Excerpts from a layout annotation set:
- - - -

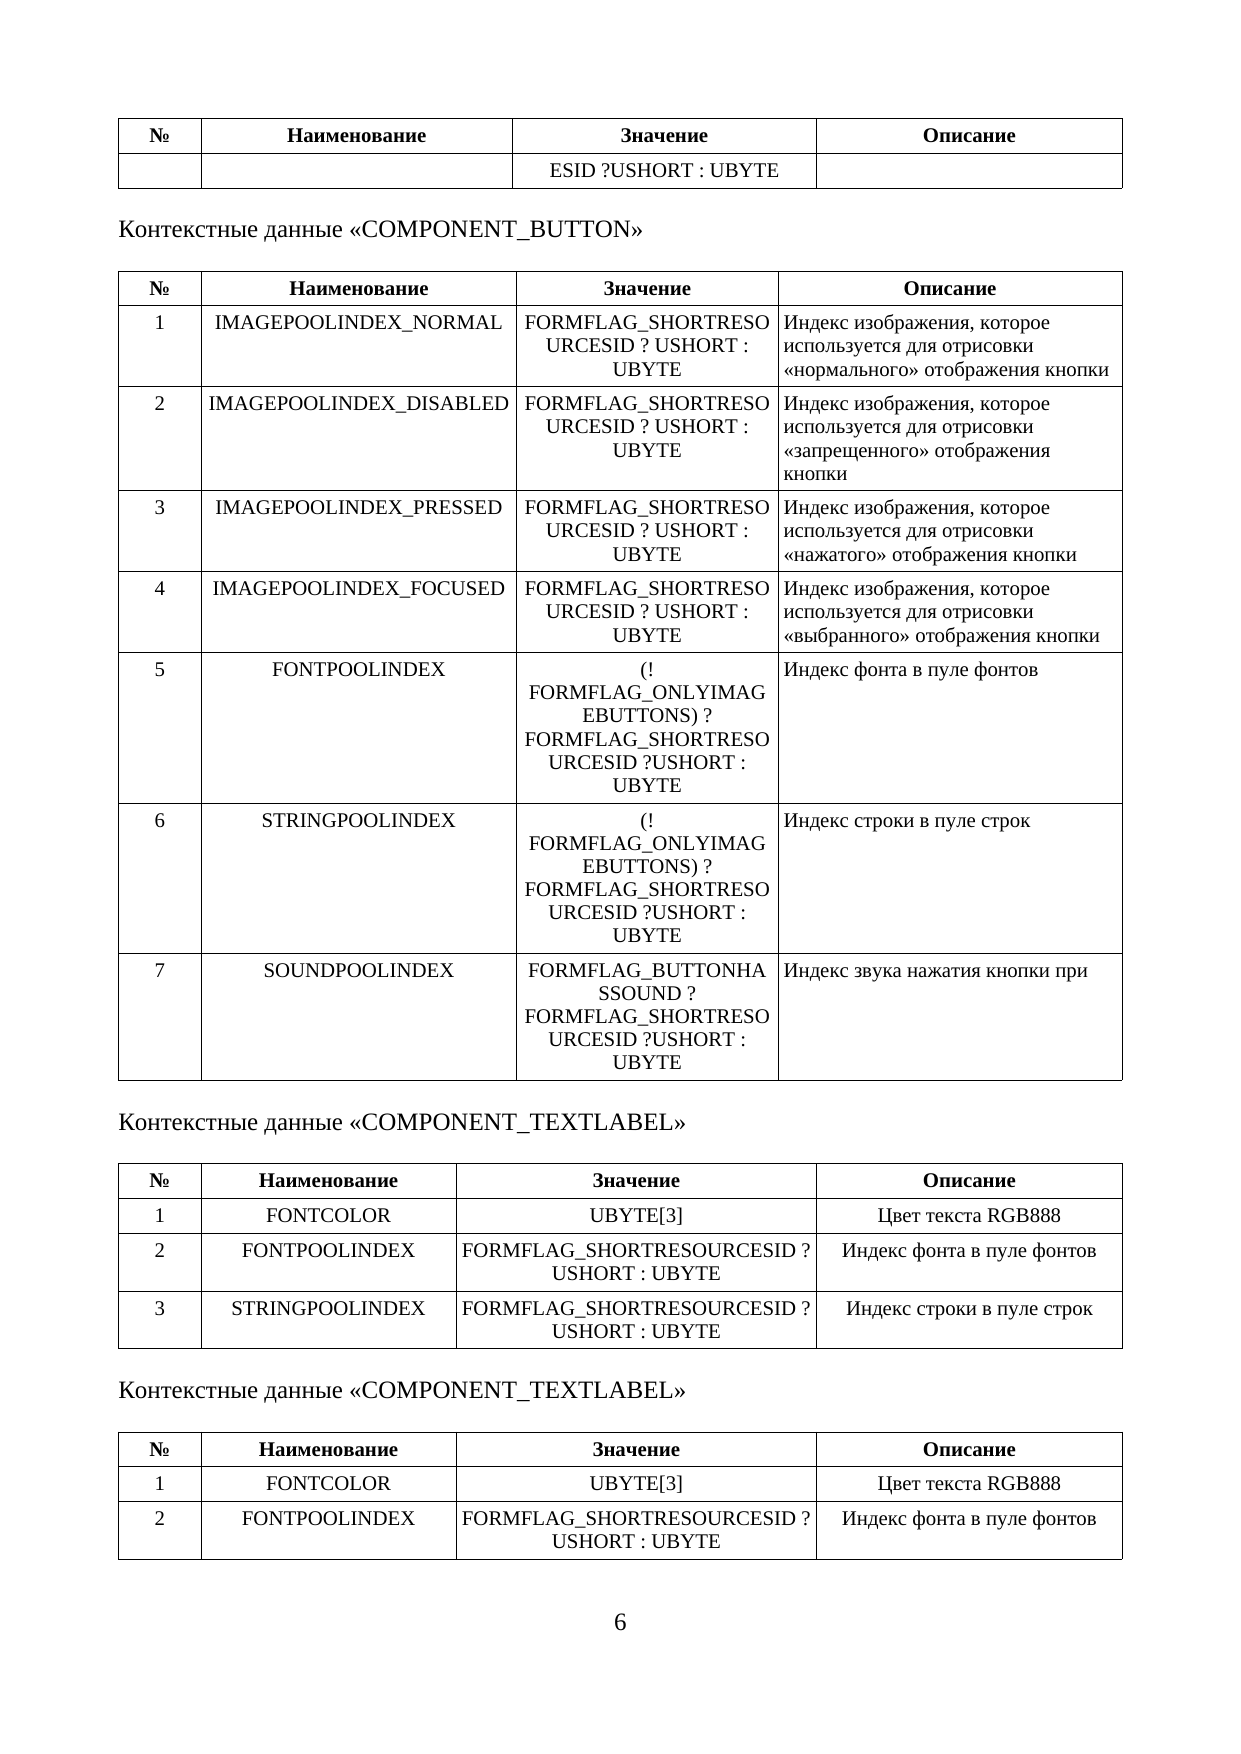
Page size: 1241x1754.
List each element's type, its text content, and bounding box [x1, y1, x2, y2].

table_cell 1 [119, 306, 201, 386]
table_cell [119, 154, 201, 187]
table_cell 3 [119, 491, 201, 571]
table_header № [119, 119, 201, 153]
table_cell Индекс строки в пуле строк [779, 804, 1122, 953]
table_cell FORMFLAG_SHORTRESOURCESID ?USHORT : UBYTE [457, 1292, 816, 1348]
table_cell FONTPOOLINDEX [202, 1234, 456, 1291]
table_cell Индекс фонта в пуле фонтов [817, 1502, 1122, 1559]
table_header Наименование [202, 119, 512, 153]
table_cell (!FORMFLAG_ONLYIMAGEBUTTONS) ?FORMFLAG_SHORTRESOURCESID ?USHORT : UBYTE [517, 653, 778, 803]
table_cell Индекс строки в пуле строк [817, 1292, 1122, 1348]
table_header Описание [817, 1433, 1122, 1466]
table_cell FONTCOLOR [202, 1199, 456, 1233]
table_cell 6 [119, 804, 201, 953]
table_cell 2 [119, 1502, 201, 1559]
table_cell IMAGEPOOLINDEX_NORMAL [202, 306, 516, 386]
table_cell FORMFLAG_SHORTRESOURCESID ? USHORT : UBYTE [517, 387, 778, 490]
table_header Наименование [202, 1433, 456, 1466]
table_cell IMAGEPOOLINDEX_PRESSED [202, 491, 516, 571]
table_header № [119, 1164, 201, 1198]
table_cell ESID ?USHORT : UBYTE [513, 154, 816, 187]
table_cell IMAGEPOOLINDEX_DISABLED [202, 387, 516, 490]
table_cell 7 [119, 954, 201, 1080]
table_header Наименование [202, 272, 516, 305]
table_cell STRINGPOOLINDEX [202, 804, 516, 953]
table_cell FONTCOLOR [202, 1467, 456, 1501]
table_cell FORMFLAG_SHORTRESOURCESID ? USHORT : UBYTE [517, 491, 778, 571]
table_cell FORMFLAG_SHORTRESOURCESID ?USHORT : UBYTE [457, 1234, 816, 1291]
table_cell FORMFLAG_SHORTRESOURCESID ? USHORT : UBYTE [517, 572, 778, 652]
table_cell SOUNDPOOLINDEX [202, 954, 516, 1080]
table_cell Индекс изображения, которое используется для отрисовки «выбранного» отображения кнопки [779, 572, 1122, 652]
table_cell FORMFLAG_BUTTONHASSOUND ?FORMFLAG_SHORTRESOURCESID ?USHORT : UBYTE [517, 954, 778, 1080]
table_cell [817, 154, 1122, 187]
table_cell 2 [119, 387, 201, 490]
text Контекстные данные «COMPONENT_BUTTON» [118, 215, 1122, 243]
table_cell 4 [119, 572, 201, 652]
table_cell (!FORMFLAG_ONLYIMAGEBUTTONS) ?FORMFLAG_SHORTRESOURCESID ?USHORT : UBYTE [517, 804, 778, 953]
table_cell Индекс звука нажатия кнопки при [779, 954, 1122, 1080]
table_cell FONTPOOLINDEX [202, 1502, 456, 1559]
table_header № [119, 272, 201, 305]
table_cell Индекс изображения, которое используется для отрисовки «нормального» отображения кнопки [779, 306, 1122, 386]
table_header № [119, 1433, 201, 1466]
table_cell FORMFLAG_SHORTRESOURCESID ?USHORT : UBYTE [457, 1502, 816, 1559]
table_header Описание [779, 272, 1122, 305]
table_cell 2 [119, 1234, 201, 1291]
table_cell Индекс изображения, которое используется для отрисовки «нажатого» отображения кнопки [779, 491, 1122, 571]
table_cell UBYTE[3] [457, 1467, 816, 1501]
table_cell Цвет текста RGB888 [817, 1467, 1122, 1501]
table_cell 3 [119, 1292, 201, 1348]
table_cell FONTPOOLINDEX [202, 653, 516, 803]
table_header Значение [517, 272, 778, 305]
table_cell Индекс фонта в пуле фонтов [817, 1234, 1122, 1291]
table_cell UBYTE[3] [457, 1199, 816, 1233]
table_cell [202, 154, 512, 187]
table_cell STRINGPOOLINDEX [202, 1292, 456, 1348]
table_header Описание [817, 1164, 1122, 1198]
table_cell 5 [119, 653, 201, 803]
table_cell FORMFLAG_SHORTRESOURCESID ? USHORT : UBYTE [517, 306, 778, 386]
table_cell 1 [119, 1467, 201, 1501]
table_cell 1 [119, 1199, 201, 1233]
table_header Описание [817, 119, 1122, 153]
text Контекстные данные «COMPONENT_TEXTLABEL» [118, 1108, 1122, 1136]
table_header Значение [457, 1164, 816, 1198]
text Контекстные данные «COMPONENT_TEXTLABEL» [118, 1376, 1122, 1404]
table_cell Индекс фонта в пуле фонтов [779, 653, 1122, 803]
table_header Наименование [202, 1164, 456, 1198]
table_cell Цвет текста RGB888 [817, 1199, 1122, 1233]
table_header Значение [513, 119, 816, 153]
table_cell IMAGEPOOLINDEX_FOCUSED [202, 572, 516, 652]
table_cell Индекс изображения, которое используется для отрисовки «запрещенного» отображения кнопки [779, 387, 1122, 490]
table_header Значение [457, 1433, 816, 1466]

- - - -

Problem to work on:
Arrange everything in the material from the line containing "table_cell 1 [119, 306, 201, 386]" down to the line containing "491, 778, 571]", both included, as a JSON list of strings with one string per line. Leave out any blank lines.

The result:
[
  "table_cell 1 [119, 306, 201, 386]",
  "table_cell [119, 154, 201, 187]",
  "table_cell 3 [119, 491, 201, 571]",
  "table_header № [119, 119, 201, 153]",
  "table_cell Индекс строки в пуле строк [779, 804, 1122, 953]",
  "table_cell FORMFLAG_SHORTRESOURCESID ?USHORT : UBYTE [457, 1292, 816, 1348]",
  "table_cell FONTPOOLINDEX [202, 1234, 456, 1291]",
  "table_cell Индекс фонта в пуле фонтов [817, 1502, 1122, 1559]",
  "table_header Наименование [202, 119, 512, 153]",
  "table_cell (!FORMFLAG_ONLYIMAGEBUTTONS) ?FORMFLAG_SHORTRESOURCESID ?USHORT : UBYTE [517, 653, 778, 803]",
  "table_cell Индекс строки в пуле строк [817, 1292, 1122, 1348]",
  "table_header Описание [817, 1433, 1122, 1466]",
  "table_cell FONTCOLOR [202, 1199, 456, 1233]",
  "table_cell 6 [119, 804, 201, 953]",
  "table_cell 2 [119, 1502, 201, 1559]",
  "table_cell IMAGEPOOLINDEX_NORMAL [202, 306, 516, 386]",
  "table_cell FORMFLAG_SHORTRESOURCESID ? USHORT : UBYTE [517, 387, 778, 490]",
  "table_header Наименование [202, 1433, 456, 1466]",
  "table_cell IMAGEPOOLINDEX_PRESSED [202, 491, 516, 571]",
  "table_header № [119, 1164, 201, 1198]",
  "table_cell ESID ?USHORT : UBYTE [513, 154, 816, 187]",
  "table_cell IMAGEPOOLINDEX_DISABLED [202, 387, 516, 490]",
  "table_cell 7 [119, 954, 201, 1080]",
  "table_header Наименование [202, 272, 516, 305]",
  "table_cell STRINGPOOLINDEX [202, 804, 516, 953]",
  "table_cell FONTCOLOR [202, 1467, 456, 1501]",
  "table_cell FORMFLAG_SHORTRESOURCESID ? USHORT : UBYTE [517, 491, 778, 571]"
]